The training seminars will be run by facilitators and include entertaining videos on the do’s and don’ts of customer service.

This year the mystery shopper program will be done as a pilot project. The chamber is looking for up to 200 businesses to sign up for the program before Nov. 26. It will cost $60 a month and will include four visits from undercover chamber staff shoppers each month. They will shop and experience the business then fill out a questionnaire about it. The results of the questionnaire will be shared with the business.

The results will be available in January.

The chamber has also launched a new recognition program and will run ads each month featuring an employee in the resort. Business owners can nominate an employee each month on line with the chamber. ( www.whistlerchamber.com )

Achieving outstanding service takes work, said Peter Burwash, guest speaker at the Spirit Program breakfast.

“The only good enterprises are where everyone has good leadership skills,” he said, adding that people who get caught up in the rules and regulations of the workplace often fail to give good service.

To illustrate his point he regaled the audience with a story about a recent flight on Lufthansa airlines.

“I was flying from Frankfurt to New York and the flight attendant said, ‘what would you like to drink?’

“I said, ‘I would like a glass of milk,’ and she said, ‘milk is for children, what else do you want?’

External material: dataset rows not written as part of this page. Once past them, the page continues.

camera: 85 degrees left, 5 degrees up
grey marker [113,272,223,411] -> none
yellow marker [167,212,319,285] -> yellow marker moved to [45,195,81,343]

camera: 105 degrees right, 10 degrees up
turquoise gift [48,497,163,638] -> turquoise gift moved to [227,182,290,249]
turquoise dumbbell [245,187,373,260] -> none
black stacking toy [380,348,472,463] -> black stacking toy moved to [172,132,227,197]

  “And it is in their rules and regulations that milk should be served to children first. If you have those hard-nosed guidelines you aren’t going to be able to make people happy.

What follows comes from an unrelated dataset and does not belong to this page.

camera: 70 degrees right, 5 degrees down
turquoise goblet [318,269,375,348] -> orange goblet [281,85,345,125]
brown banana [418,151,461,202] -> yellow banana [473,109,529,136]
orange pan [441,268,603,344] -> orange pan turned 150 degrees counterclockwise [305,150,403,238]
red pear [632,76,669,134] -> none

“You can be a great company but you really have to look at all the aspects of your service.”

He reminded the audience that if Whistler was going to be great it is everyone’s job. “If you see a piece of paper on the ground it is everyone’s job to pick it up,” said Burwash, founder of the world's largest and most successful international tennis management firm.

With a self-disciplined, service-oriented workforce now the make-or-break function of business leadership, Burwash was in Whistler to give a lecture entitled “Leadership is Service and Service is Leadership.”

In his view, great service grows out of great leadership.

In an entertaining seminar where laughter was almost constant he pointed to several key qualities that make a good leader, which in turn can lead to better service.

“The purpose of a great leader, I feel, is to make great people and this is missing today,” said Burwash.

“Most people think the purpose of a great company is to make great dollars, and that is really hurting the spirit of the work force today.”

The qualities Burwash outlined include:

• Enthusiasm — it’s contagious. “If you are passionate people are going to follow you,” said Burwash.

• Great leaders expand their horizons. “If you want to keep people you want to make sure that there is continuing education, you want the employee at the end of the day going home and saying, ‘I learned a lot this week.’”

• The importance of appreciating and thanking those around you. “Three things drive the human spirit, appreciation, recognition and creative freedom,” said Burwash. “If you take care of those three things you are not going to have nearly the turnover that you may have at this point in time.”

  Leaders need to be visionaries.

• Great leaders are secure enough to be more excited about everyone’s success than their own. “I know I am talking to a great leader when they are talking about their team not about themselves,” said Burwash.

• Leaders need to hold up under pressure.

• Good leaders are self-disciplined.

• Leaders need to be steady in their moods.

• Good leaders need to be humble. “Leadership is a delicate balance between self confidence and humility, in other words you believe you can do it but you just don’t talk about it,” said Burwash.

• It is very important to be a good example.

• Treat everyone with equal respect.

• Good leaders are good teachers

• Strong leaders need to be empathetic, positive, committed and they need to persevere.

Said Burwash: “To give anything less than your best is to sacrifice the gift.”